Data flow model – a design that illustrates how data moves through a system; this model depicts external data sources, processes, storage methods and data flow pathways.
DBMS – Database Management System; software used to allow end users and others to interact with applications in order to procure, define, update and otherwise administer a database.
Data index – a structured device within a database used to locate data quickly and efficiently.
Data integrity – the consistency and accuracy of the information contained within and depicted by a data model.
Data mart – a subset of data within the data warehouse (see entry below) that is oriented to a specific data set and used to provide efficient access, updating and other use of the data for stakeholders.
Data structure diagram – a drawing, digitally produced image or three-dimensional physical model that depicts the entities of a database and their relationships, as well as the constraints between them.
Data vault – a hybrid data model developed by business intelligence professional Dan Linstedt to improve tracking of historical data in a flexible, scalable, consistent manner.
Data warehouse – a large amount of information gathered by an organization from many sources; this information often changes over time and it must be analyzed and processed for use in decision-making; also referred to as the enterprise data warehouse.
Document model – a data model that enables storing and retrieval of document-oriented information, as opposed to data that is modeled based on relationships between and among different data sets.
Entity-relationship model – a model that depicts relationships between real-world entities, such as customers, in a conceptual context; items or people that are represented in data form are shown in relationship to one another, without regard to the physical structure of the database.
Flat model – the earliest and least complex data model; it depicts all data sets in a chart with columns and rows.
Hierarchical model – a model that depicts relationships between data sets in the form of a “tree,” with larger groups represented at higher levels and smaller groups represented as descending from the larger groups in order of group size.
Network model – a model that depicts relationships between large groups of data, often stakeholders within an organization; sets depicted might include customers, vendors, products and transactions.
Object-oriented model – a collection of related objects depicted graphically; types of objects depicted can include images and hyperlinks to websites.
Object-relational model – a hybrid model that incorporates principles of the relational model (see entry below), as well as the object-oriented model (see entry above).

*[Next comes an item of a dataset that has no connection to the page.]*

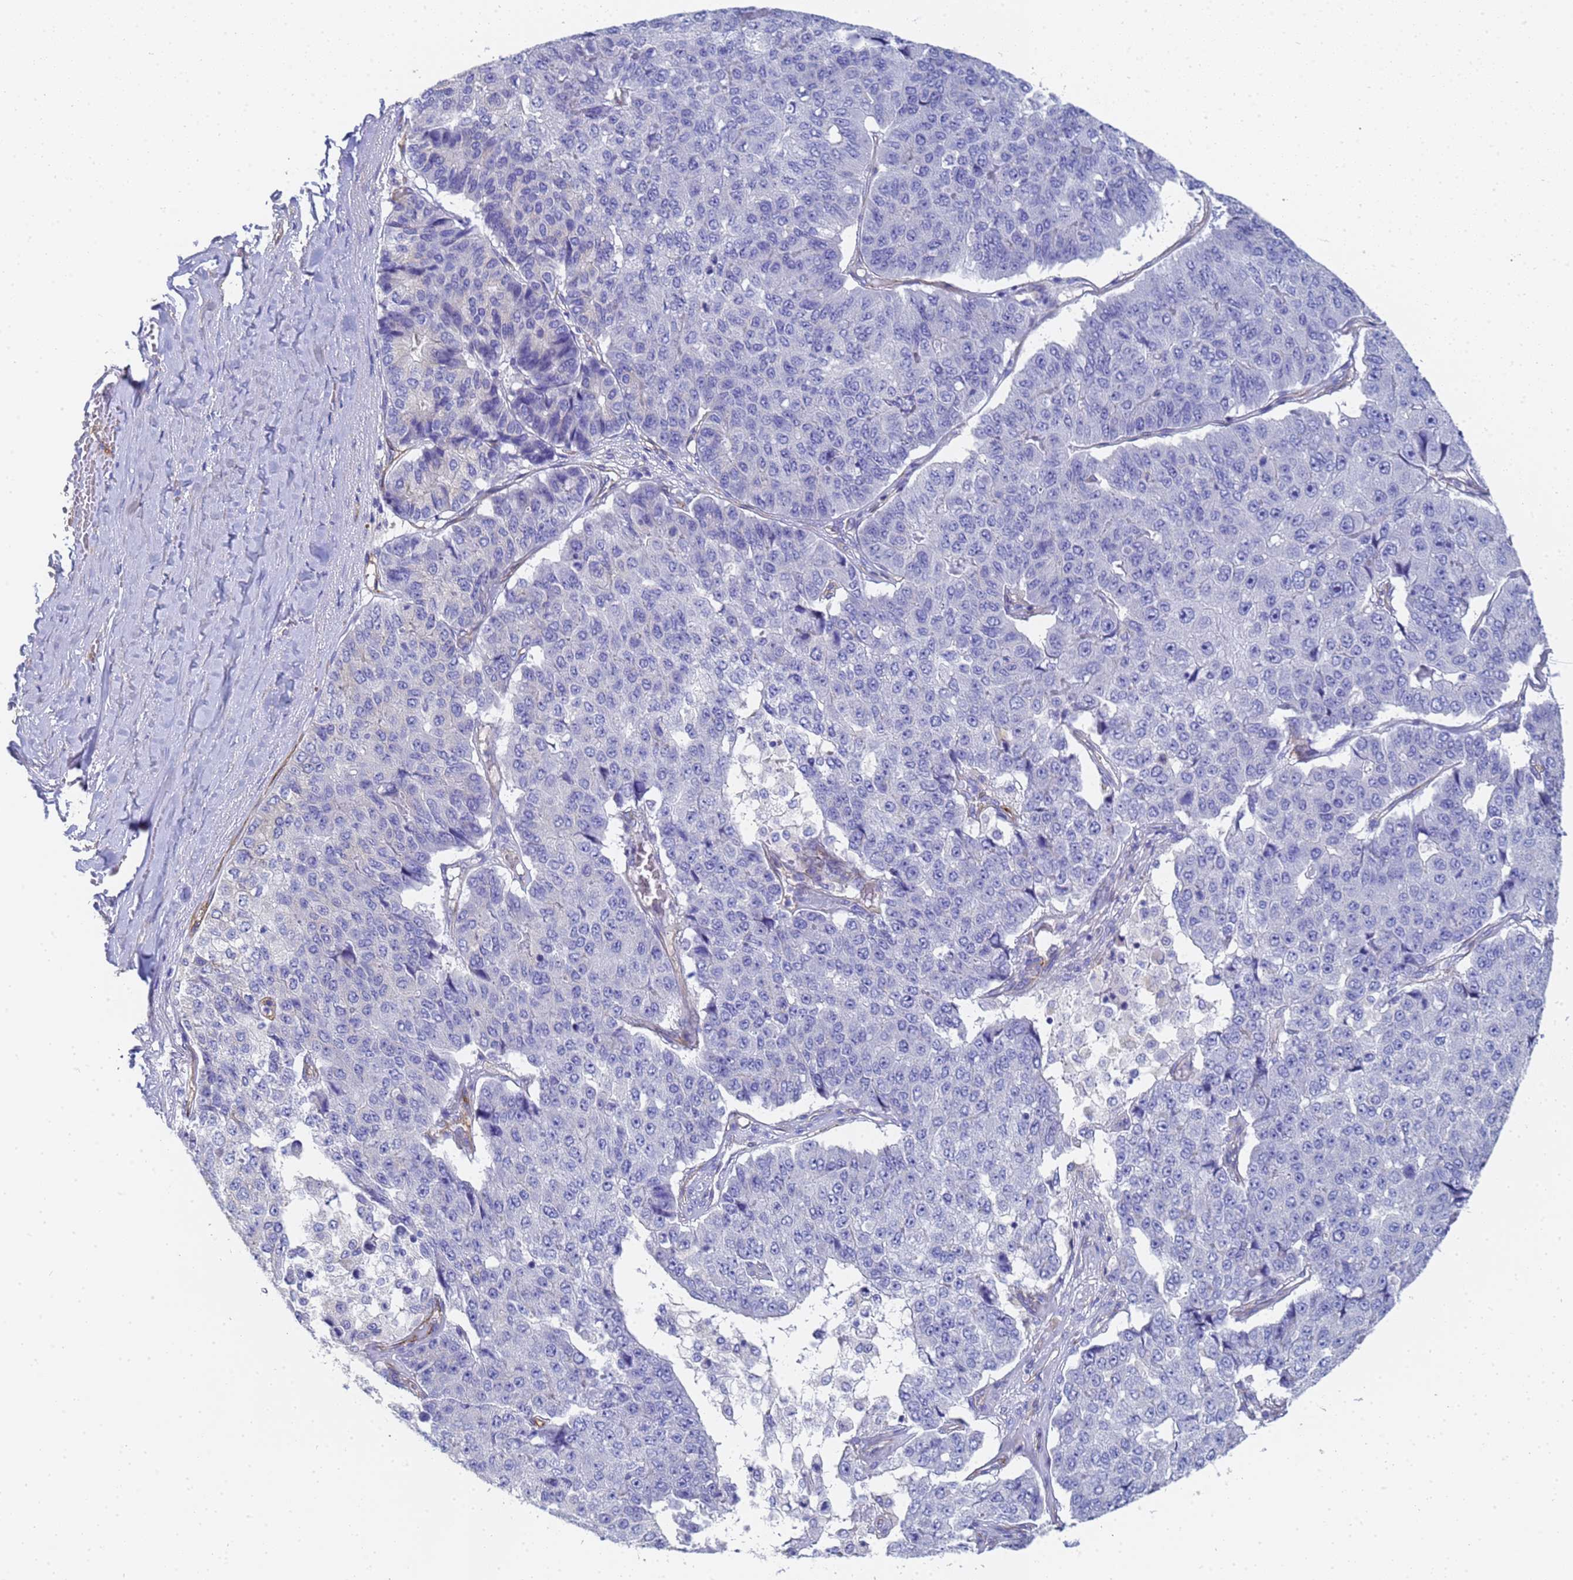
{"staining": {"intensity": "negative", "quantity": "none", "location": "none"}, "tissue": "pancreatic cancer", "cell_type": "Tumor cells", "image_type": "cancer", "snomed": [{"axis": "morphology", "description": "Adenocarcinoma, NOS"}, {"axis": "topography", "description": "Pancreas"}], "caption": "This is an IHC histopathology image of pancreatic adenocarcinoma. There is no staining in tumor cells.", "gene": "TUBB1", "patient": {"sex": "male", "age": 50}}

Relational model – this is the most common data model, with data sets sorted into columns and rows; rows depict data about a specific instance of the related entity; typically written in Structured Query Language (see entry for SQL below).
Semantic data model – a data model that depicts the relationships between stored data sets and real-world objects or information.

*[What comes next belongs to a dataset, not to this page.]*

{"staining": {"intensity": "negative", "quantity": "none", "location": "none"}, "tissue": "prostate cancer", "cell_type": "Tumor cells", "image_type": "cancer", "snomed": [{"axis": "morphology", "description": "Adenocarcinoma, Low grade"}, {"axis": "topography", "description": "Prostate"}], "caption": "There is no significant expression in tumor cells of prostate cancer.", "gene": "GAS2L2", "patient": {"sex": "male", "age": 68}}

Star schema model – a model that depicts measurements and other facts related to “dimensions,” or specific data sets, as a series of connected fact boxes shaped loosely like a star; in general, one central fact box serves as a primary data source for the rest of the surrounding fact boxes.
SQL – Structured Query Language, or the means of “communication” with relational databases; programmers use SQL to update data or retrieve data from a database.
Transactional model – a data model that depicts the information generated by interactions among different data sets; for example, a sale made to a customer.